WORK TO BE COMPLETED:
When a line below holds the string "забывай", show that line.

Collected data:
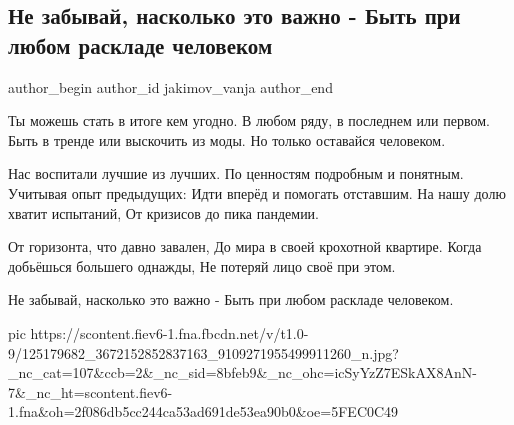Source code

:  
 
 
 
 
 
\subsection{Не забывай, насколько это важно - Быть при любом раскладе человеком}
\label{sec:14_11_2020.fb.jakimov_vanja.1.ne_zabyvaj_chelovekom_byt}
\ifcmt
	author_begin
   author_id jakimov_vanja
	author_end
\fi

\begin{multicols}{2}
	\obeycr
Ты можешь стать в итоге кем угодно. 
В любом ряду, в последнем или первом. 
Быть в тренде или выскочить из моды. 
Но только оставайся человеком. 

Нас воспитали лучшие из лучших. 
По ценностям подробным и понятным. Учитывая опыт предыдущих: 
Идти вперёд и помогать отставшим.  
На нашу долю хватит испытаний, 
От кризисов до пика пандемии. 

От горизонта, что давно завален, 
До мира в своей крохотной квартире.  
Когда добьёшься большего однажды, 
Не потеряй лицо своё при этом. 

Не забывай, насколько это важно - 
Быть при любом раскладе человеком.
	\restorecr
\end{multicols}

\ifcmt
pic https://scontent.fiev6-1.fna.fbcdn.net/v/t1.0-9/125179682_3672152852837163_9109271955499911260_n.jpg?_nc_cat=107&ccb=2&_nc_sid=8bfeb9&_nc_ohc=icSyYzZ7ESkAX8AnN-7&_nc_ht=scontent.fiev6-1.fna&oh=2f086db5cc244ca53ad691de53ea90b0&oe=5FEC0C49
\fi
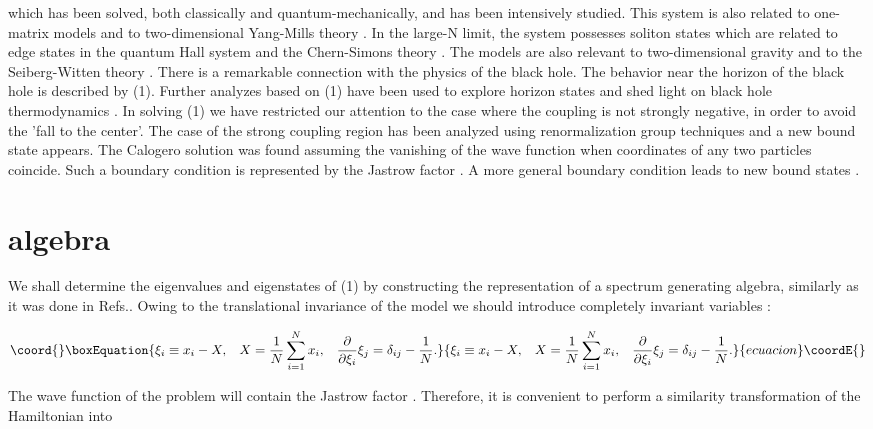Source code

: \documentclass[a4paper,preprint,aps]{revtex4}
\begin{document}
which has been solved, both classically \cite{OP} and quantum-mechanically, and
has been intensively studied. This system is also related to one-matrix models
 \cite{MBIPZ,AJL} and to  two-dimensional Yang-Mills theory \cite{MP2}.
 In the large-N limit, the system possesses soliton states \cite{JPABJ} which
 are related to edge states in the quantum Hall system \cite{KAI} and the
 Chern-Simons theory \cite{ABJ}. The models are also relevant to  
 two-dimensional gravity \cite{GT} and to the Seiberg-Witten theory \cite{HP}.
 There is a remarkable connection with the physics of the black hole. The
 behavior near the horizon of the black hole is described by (1). Further
 analyzes based on (1) have been used to explore horizon states \cite{GSV,BGS}
 and shed light on black hole thermodynamics \cite{BGS}. In solving (1) we have
 restricted our attention to the case where the coupling \coordHE{}
 is not strongly negative, in order to avoid the 'fall to the center'. The
 case of the strong coupling region has been analyzed using renormalization
 group techniques \cite{GR} and a new bound state appears. The Calogero
 solution was found assuming the vanishing of the wave function when
 coordinates of any two particles coincide. Such a boundary condition is
 represented by the Jastrow factor \coordHE{}.
 A more general boundary condition leads to  new bound
 states \cite{GR,BMGG}.     


\section{\coordHE{} algebra}

We shall determine the eigenvalues and eigenstates of (1) by constructing the
 representation of a spectrum generating algebra, similarly as it was done 
in Refs.\cite{AJ,GMP}. Owing to the translational invariance of the model we
 should introduce completely invariant variables \cite{P}:


\begin{equation}\coord{}\boxEquation{
	\xi_{i} \equiv x_{i}-X,\; \; \;
	X=\frac{1}{N}\sum_{i=1}^{N}x_i,\; \; \;
	\frac{\partial}{\partial \xi_{i}}\xi_{j}=\delta_{ij}-\frac{1}{N}.  
}{
	\xi_{i} \equiv x_{i}-X,\; \; \;
	X=\frac{1}{N}\sum_{i=1}^{N}x_i,\; \; \;
	\frac{\partial}{\partial \xi_{i}}\xi_{j}=\delta_{ij}-\frac{1}{N}.  
}{ecuacion}\coordE{}\end{equation}

The wave function of the problem will contain the Jastrow factor . 
Therefore, it is convenient to perform a similarity transformation of the 
Hamiltonian into \coordHE{} 
\end{document}
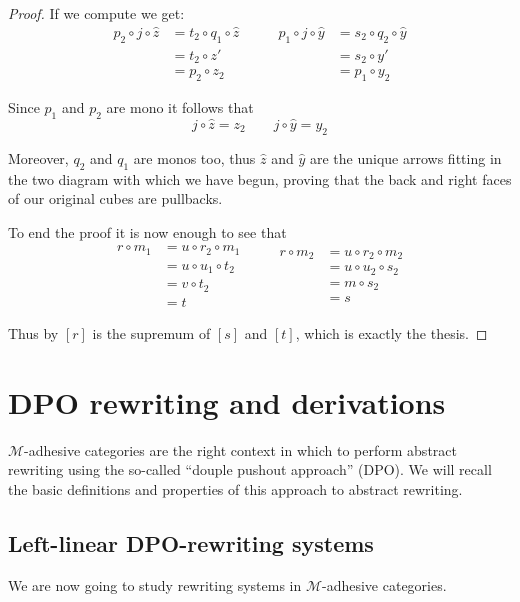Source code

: \documentclass[a4paper]{article}
\theoremstyle{definition}
\begin{document}
\begin{proof}
	If we compute we get:
	\[\begin{split}
		p_2\circ j\circ \hat{z}&= t_2\circ q_1\circ \hat{z}\\&=t_2\circ z'\\&= p_2\circ z_2
	\end{split}\qquad \begin{split}
	p_1\circ j \circ \hat{y}&=s_2\circ q_2\circ \hat{y}\\&=s_2\circ y'\\&=p_1\circ y_2
	\end{split}\]
	
	Since $p_1$ and $p_2$ are mono it follows that 
	\[j\circ \hat{z}=z_2 \qquad j\circ \hat{y}=y_2\]
		
	Moreover, $q_2$ and $q_1$  are monos too, thus $\hat{z}$ and $\hat{y}$ are the unique arrows fitting in the two diagram with which we have begun, proving that the back and right faces of our original cubes are pullbacks.
	
	To end the proof it is now enough to see that 
	\[\begin{split}
	r\circ m_1&=u\circ r_2\circ m_1\\&=u\circ u_1\circ t_2\\&=v\circ t_2\\&=t
	\end{split}\qquad \begin{split}
	r\circ m_2&=u\circ r_2\circ m_2\\&=u\circ u_2\circ s_2\\&=m\circ s_2\\&=s
	\end{split}\]

Thus by  $[r]$ is the supremum of $[s]$ and $[t]$, which is exactly the thesis.	
\end{proof}





\section{DPO rewriting and derivations}

$\mathcal{M}$-adhesive categories are the right context in which to perform abstract rewriting using the so-called ``douple pushout approach'' (DPO). We will recall the basic definitions and properties of this approach to abstract rewriting. 

\subsection{Left-linear DPO-rewriting systems}
We are now going to study rewriting systems in $\mathcal{M}$-adhesive categories.
\end{document}
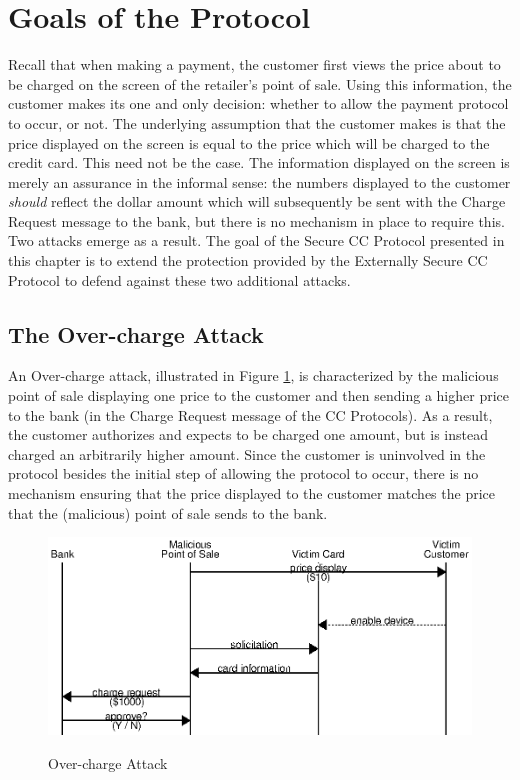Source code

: \section{Goals of the Protocol}
\label{sec:secure-goals}

Recall that when making a payment, the customer first views the price about to be charged on the screen of the retailer's point of sale.
Using this information, the customer makes its one and only decision: whether to allow the payment protocol to occur, or not.
The underlying assumption that the customer makes is that the price displayed on the screen is equal to the price which will be charged to the credit card.
This need not be the case.
The information displayed on the screen is merely an assurance in the informal sense:
    the numbers displayed to the customer \emph{should} reflect the dollar amount which will subsequently be sent with the Charge Request message to the bank,
    but there is no mechanism in place to require this.
Two attacks emerge as a result.
The goal of the Secure CC Protocol presented in this chapter is to extend the protection provided by the Externally Secure CC Protocol to defend against these two additional attacks.

\subsection{The Over-charge Attack}
\label{sec:overcharge}
An Over-charge attack, illustrated in Figure \ref{fig:attack_overcharge}, is characterized by the malicious point of sale displaying one price to the customer
	and then sending a higher price to the bank
	(in the Charge Request message of the CC Protocols).
As a result, the customer authorizes and expects to be charged one amount, but is instead charged an arbitrarily higher amount.
Since the customer is uninvolved in the protocol besides the initial step of allowing the protocol to occur,
	there is no mechanism ensuring that the price displayed to the customer matches the price that the (malicious) point of sale sends to the bank.

\begin{figure}
  \caption{Over-charge Attack}
  \centering
    \includegraphics{img/attack-mr-overcharge.eps}
  \label{fig:attack_overcharge}
\end{figure}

EXPECTED ANSWER:
\subsection{Не забывай, насколько это важно - Быть при любом раскладе человеком}
Не забывай, насколько это важно - 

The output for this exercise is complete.